En el ejemplo de Ursula Kuczynski cabe señalar que durante su apogeo como supervisora de espías en suelo británico (1941-1944), vivió tranquilamente como inquilina en una pintoresca propiedad en el norte de Oxford que pertenecía al juez Neville Laski, amigo de la familia Kuczynski, hermano de Harold Laski (célebre profesor socialista de la London School of Economics), y ex presidente de la Asamblea de Representantes de los Judíos Británicos. Al pasar, Macintyre observa que Hollis era amigo de vieja data del juez Laski, y no abunda más en ese vínculo.

Protegida o no por las altas esferas del Reino Unido, Sonya al final salió indemne. Su fachada como ama de casa discreta, madre abnegada de tres hijos (eran de tres padres distintos), vecina amistosa y feligresa infaltable de la iglesia de su pueblo aventaron las suspicacias iniciales. Cuando parecía que los indolentes investigadores británicos por fin habían dado con su rastro, preparó con rapidez la huida y en 1950 escapó del otro lado del Telón de Acero, convocada por su hermano mayor Jürgen, intelectual rabiosamente comunista y espía aficionado.

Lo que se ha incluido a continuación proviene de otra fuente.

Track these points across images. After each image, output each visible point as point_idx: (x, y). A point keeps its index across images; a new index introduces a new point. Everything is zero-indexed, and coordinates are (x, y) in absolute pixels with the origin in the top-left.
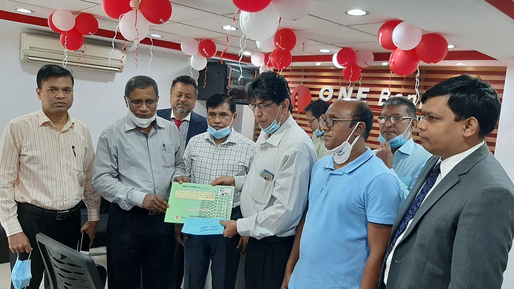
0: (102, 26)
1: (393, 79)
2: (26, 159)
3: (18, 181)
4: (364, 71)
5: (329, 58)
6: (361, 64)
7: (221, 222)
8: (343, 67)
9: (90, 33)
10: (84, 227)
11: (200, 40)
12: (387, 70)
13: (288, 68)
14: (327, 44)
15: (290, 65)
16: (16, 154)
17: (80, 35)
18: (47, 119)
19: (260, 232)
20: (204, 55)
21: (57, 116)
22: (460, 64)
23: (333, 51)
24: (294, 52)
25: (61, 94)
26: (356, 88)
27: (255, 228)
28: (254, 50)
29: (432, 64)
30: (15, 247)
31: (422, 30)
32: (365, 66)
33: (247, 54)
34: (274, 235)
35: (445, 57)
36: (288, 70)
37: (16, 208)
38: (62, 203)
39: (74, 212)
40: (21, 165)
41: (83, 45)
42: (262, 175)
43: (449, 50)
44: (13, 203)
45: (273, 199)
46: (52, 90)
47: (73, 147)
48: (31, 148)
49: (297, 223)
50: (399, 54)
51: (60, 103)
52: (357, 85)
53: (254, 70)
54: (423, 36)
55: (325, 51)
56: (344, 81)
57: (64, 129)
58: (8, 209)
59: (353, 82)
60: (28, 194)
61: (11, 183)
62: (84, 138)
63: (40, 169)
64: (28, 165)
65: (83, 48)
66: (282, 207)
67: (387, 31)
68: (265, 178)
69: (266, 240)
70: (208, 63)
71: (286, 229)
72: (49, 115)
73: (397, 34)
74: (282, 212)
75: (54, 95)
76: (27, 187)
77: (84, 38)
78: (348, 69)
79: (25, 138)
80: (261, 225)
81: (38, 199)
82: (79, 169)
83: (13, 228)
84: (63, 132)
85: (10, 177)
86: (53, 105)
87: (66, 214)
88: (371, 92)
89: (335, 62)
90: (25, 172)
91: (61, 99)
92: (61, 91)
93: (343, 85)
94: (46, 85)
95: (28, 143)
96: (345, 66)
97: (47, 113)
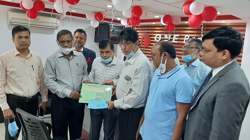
0: (47, 6)
1: (190, 30)
2: (9, 72)
3: (6, 83)
4: (176, 26)
5: (159, 20)
6: (175, 23)
7: (106, 102)
8: (166, 25)
9: (41, 10)
10: (40, 105)
11: (96, 12)
12: (187, 26)
13: (138, 26)
14: (158, 13)
15: (139, 24)
16: (4, 71)
17: (36, 11)
18: (19, 53)
19: (125, 106)
20: (97, 20)
21: (23, 51)
22: (223, 22)
23: (161, 16)
24: (142, 18)
25: (24, 40)
26: (172, 35)
27: (123, 104)
28: (122, 17)
29: (209, 22)
30: (6, 116)
31: (204, 5)
32: (177, 24)
33: (119, 19)
34: (132, 108)
35: (216, 18)
36: (139, 27)
37: (6, 97)
38: (28, 93)
39: (35, 98)
40: (8, 76)
41: (38, 16)
42: (125, 78)
43: (218, 15)
44: (4, 94)
45: (131, 90)
46: (20, 38)
47: (32, 66)
48: (11, 67)
49: (143, 101)
50: (193, 17)
51: (24, 44)
52: (173, 33)
53: (122, 27)
54: (205, 8)
55: (157, 17)
56: (167, 32)
57: (27, 58)
58: (2, 97)
59: (171, 32)
60: (11, 90)
61: (3, 85)
62: (38, 61)
63: (16, 77)
64: (10, 76)
65: (38, 17)
66: (135, 94)
67: (187, 6)
68: (127, 80)
69: (128, 110)
70: (100, 24)
71: (138, 104)
72: (19, 50)
73: (192, 7)
74: (136, 96)
75: (21, 40)
76: (11, 87)
77: (38, 13)
78: (168, 26)
79: (8, 63)
80: (125, 103)
81: (16, 92)
82: (36, 76)
83: (5, 107)
84: (27, 59)
85: (2, 82)
86: (20, 45)
87: (31, 99)
88: (180, 37)
89: (162, 22)
90: (10, 79)
91: (24, 42)
92: (24, 38)
93: (166, 33)
94: (16, 36)
95: (10, 65)
96: (167, 24)
97: (18, 50)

Allí vivió el resto de sus días, absorbida por el régimen de la Alemania Oriental, con cuyo sistema de propaganda colaboró durante un tiempo, y convertida luego en exitosa escritora de memorias y novelas juveniles de suspenso con el nombre de Ruth Werner.

La Sonya ya retirada del espionaje nunca dejó de ser comunista pero con los años se permitió expresar cierto tibio desencanto con la idea a la que había entregado su vida y la de muchos otros. Tardíamente admitió lo que para tantos había sido evidente desde un principio, y en un rapto de fugaz autocrítica reconoció por escrito que "lo que considerábamos socialismo era extremadamente fallido". Fue lo más cerca que llegó de arrepentirse.